A word-for-word transcription of the records is required.

== Segment start ==

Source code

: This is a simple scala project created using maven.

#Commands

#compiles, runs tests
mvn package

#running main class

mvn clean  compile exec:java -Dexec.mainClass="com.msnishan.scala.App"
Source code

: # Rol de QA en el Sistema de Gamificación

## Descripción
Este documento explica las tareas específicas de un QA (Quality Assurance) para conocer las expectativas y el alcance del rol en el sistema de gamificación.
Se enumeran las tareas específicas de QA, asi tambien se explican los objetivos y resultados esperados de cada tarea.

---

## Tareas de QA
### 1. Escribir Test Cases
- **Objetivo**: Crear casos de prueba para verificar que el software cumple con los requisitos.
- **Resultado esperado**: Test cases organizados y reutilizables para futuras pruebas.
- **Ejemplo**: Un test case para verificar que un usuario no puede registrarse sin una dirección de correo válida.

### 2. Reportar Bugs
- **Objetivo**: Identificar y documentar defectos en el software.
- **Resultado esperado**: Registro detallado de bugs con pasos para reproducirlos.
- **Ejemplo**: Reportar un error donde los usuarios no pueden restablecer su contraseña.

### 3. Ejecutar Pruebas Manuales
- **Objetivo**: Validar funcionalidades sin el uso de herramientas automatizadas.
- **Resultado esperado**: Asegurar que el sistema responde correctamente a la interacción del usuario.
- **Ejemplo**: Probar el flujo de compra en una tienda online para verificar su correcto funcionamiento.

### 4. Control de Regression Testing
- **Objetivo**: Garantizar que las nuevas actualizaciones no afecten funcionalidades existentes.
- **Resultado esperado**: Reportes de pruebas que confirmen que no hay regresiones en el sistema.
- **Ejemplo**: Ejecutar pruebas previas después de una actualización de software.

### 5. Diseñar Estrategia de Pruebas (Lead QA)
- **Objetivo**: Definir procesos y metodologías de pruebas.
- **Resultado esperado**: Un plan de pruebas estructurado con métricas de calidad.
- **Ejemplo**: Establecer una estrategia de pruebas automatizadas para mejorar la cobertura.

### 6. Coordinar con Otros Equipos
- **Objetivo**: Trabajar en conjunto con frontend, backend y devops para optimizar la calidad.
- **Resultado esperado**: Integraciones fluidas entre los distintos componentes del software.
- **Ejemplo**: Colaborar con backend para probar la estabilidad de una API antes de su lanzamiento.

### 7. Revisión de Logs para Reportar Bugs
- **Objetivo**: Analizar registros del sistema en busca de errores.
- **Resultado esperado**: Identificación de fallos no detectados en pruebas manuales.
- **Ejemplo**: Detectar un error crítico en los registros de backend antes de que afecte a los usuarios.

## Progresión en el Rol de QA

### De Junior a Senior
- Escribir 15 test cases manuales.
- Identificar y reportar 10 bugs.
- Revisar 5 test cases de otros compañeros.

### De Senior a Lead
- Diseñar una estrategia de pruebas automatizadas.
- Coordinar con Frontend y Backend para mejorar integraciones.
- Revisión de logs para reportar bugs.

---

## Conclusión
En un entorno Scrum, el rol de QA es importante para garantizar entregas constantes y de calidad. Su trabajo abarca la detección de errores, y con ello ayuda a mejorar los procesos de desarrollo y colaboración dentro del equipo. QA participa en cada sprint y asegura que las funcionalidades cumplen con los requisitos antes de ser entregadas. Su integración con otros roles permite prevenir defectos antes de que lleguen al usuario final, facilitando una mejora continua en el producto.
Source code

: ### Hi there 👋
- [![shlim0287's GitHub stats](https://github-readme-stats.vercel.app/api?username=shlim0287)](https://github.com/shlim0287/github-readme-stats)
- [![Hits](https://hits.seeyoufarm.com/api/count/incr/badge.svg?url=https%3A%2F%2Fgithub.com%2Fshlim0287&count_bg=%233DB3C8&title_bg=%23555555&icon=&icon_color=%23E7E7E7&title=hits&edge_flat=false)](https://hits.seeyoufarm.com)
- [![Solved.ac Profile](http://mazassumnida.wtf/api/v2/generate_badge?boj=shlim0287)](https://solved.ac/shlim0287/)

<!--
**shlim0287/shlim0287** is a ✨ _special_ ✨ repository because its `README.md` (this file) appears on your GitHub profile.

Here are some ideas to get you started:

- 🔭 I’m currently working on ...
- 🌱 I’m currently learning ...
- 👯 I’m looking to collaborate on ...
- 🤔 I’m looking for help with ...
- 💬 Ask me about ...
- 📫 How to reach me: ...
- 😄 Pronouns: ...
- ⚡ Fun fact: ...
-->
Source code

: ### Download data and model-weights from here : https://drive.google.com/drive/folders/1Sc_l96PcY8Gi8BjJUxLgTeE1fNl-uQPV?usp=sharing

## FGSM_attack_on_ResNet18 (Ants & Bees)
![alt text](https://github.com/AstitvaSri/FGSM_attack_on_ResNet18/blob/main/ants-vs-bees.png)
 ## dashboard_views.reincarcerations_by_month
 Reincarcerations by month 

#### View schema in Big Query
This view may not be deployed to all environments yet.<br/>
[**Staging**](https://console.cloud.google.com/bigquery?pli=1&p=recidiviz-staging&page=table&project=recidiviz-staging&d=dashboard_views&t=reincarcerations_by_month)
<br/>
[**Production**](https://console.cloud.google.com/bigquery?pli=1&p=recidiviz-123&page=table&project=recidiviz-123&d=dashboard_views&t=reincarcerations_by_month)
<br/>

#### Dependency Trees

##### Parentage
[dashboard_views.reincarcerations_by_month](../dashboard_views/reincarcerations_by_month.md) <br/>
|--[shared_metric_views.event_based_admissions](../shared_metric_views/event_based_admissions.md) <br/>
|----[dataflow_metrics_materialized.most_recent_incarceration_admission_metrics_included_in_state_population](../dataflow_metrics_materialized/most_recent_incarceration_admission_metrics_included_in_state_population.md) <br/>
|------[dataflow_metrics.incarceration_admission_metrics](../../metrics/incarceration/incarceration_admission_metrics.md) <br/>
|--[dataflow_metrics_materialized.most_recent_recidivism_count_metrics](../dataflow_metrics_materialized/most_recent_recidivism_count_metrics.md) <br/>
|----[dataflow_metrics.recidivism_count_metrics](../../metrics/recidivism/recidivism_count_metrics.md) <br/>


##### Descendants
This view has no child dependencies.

== Segment end ==

**Result for this task**
Source code

: This is a simple scala project created using maven.

#Commands

#compiles, runs tests
mvn package

#running main class

mvn clean  compile exec:java -Dexec.mainClass="com.msnishan.scala.App"
Source code

: # Rol de QA en el Sistema de Gamificación

## Descripción
Este documento explica las tareas específicas de un QA (Quality Assurance) para conocer las expectativas y el alcance del rol en el sistema de gamificación.
Se enumeran las tareas específicas de QA, asi tambien se explican los objetivos y resultados esperados de cada tarea.

---

## Tareas de QA
### 1. Escribir Test Cases
- **Objetivo**: Crear casos de prueba para verificar que el software cumple con los requisitos.
- **Resultado esperado**: Test cases organizados y reutilizables para futuras pruebas.
- **Ejemplo**: Un test case para verificar que un usuario no puede registrarse sin una dirección de correo válida.

### 2. Reportar Bugs
- **Objetivo**: Identificar y documentar defectos en el software.
- **Resultado esperado**: Registro detallado de bugs con pasos para reproducirlos.
- **Ejemplo**: Reportar un error donde los usuarios no pueden restablecer su contraseña.

### 3. Ejecutar Pruebas Manuales
- **Objetivo**: Validar funcionalidades sin el uso de herramientas automatizadas.
- **Resultado esperado**: Asegurar que el sistema responde correctamente a la interacción del usuario.
- **Ejemplo**: Probar el flujo de compra en una tienda online para verificar su correcto funcionamiento.

### 4. Control de Regression Testing
- **Objetivo**: Garantizar que las nuevas actualizaciones no afecten funcionalidades existentes.
- **Resultado esperado**: Reportes de pruebas que confirmen que no hay regresiones en el sistema.
- **Ejemplo**: Ejecutar pruebas previas después de una actualización de software.

### 5. Diseñar Estrategia de Pruebas (Lead QA)
- **Objetivo**: Definir procesos y metodologías de pruebas.
- **Resultado esperado**: Un plan de pruebas estructurado con métricas de calidad.
- **Ejemplo**: Establecer una estrategia de pruebas automatizadas para mejorar la cobertura.

### 6. Coordinar con Otros Equipos
- **Objetivo**: Trabajar en conjunto con frontend, backend y devops para optimizar la calidad.
- **Resultado esperado**: Integraciones fluidas entre los distintos componentes del software.
- **Ejemplo**: Colaborar con backend para probar la estabilidad de una API antes de su lanzamiento.

### 7. Revisión de Logs para Reportar Bugs
- **Objetivo**: Analizar registros del sistema en busca de errores.
- **Resultado esperado**: Identificación de fallos no detectados en pruebas manuales.
- **Ejemplo**: Detectar un error crítico en los registros de backend antes de que afecte a los usuarios.

## Progresión en el Rol de QA

### De Junior a Senior
- Escribir 15 test cases manuales.
- Identificar y reportar 10 bugs.
- Revisar 5 test cases de otros compañeros.

### De Senior a Lead
- Diseñar una estrategia de pruebas automatizadas.
- Coordinar con Frontend y Backend para mejorar integraciones.
- Revisión de logs para reportar bugs.

---

## Conclusión
En un entorno Scrum, el rol de QA es importante para garantizar entregas constantes y de calidad. Su trabajo abarca la detección de errores, y con ello ayuda a mejorar los procesos de desarrollo y colaboración dentro del equipo. QA participa en cada sprint y asegura que las funcionalidades cumplen con los requisitos antes de ser entregadas. Su integración con otros roles permite prevenir defectos antes de que lleguen al usuario final, facilitando una mejora continua en el producto.
Source code

: ### Hi there 👋
- [![shlim0287's GitHub stats](https://github-readme-stats.vercel.app/api?username=shlim0287)](https://github.com/shlim0287/github-readme-stats)
- [![Hits](https://hits.seeyoufarm.com/api/count/incr/badge.svg?url=https%3A%2F%2Fgithub.com%2Fshlim0287&count_bg=%233DB3C8&title_bg=%23555555&icon=&icon_color=%23E7E7E7&title=hits&edge_flat=false)](https://hits.seeyoufarm.com)
- [![Solved.ac Profile](http://mazassumnida.wtf/api/v2/generate_badge?boj=shlim0287)](https://solved.ac/shlim0287/)

<!--
**shlim0287/shlim0287** is a ✨ _special_ ✨ repository because its `README.md` (this file) appears on your GitHub profile.

Here are some ideas to get you started:

- 🔭 I’m currently working on ...
- 🌱 I’m currently learning ...
- 👯 I’m looking to collaborate on ...
- 🤔 I’m looking for help with ...
- 💬 Ask me about ...
- 📫 How to reach me: ...
- 😄 Pronouns: ...
- ⚡ Fun fact: ...
-->
Source code

: ### Download data and model-weights from here : https://drive.google.com/drive/folders/1Sc_l96PcY8Gi8BjJUxLgTeE1fNl-uQPV?usp=sharing

## FGSM_attack_on_ResNet18 (Ants & Bees)
![alt text](https://github.com/AstitvaSri/FGSM_attack_on_ResNet18/blob/main/ants-vs-bees.png)
 ## dashboard_views.reincarcerations_by_month
 Reincarcerations by month 

#### View schema in Big Query
This view may not be deployed to all environments yet.<br/>
[**Staging**](https://console.cloud.google.com/bigquery?pli=1&p=recidiviz-staging&page=table&project=recidiviz-staging&d=dashboard_views&t=reincarcerations_by_month)
<br/>
[**Production**](https://console.cloud.google.com/bigquery?pli=1&p=recidiviz-123&page=table&project=recidiviz-123&d=dashboard_views&t=reincarcerations_by_month)
<br/>

#### Dependency Trees

##### Parentage
[dashboard_views.reincarcerations_by_month](../dashboard_views/reincarcerations_by_month.md) <br/>
|--[shared_metric_views.event_based_admissions](../shared_metric_views/event_based_admissions.md) <br/>
|----[dataflow_metrics_materialized.most_recent_incarceration_admission_metrics_included_in_state_population](../dataflow_metrics_materialized/most_recent_incarceration_admission_metrics_included_in_state_population.md) <br/>
|------[dataflow_metrics.incarceration_admission_metrics](../../metrics/incarceration/incarceration_admission_metrics.md) <br/>
|--[dataflow_metrics_materialized.most_recent_recidivism_count_metrics](../dataflow_metrics_materialized/most_recent_recidivism_count_metrics.md) <br/>
|----[dataflow_metrics.recidivism_count_metrics](../../metrics/recidivism/recidivism_count_metrics.md) <br/>


##### Descendants
This view has no child dependencies.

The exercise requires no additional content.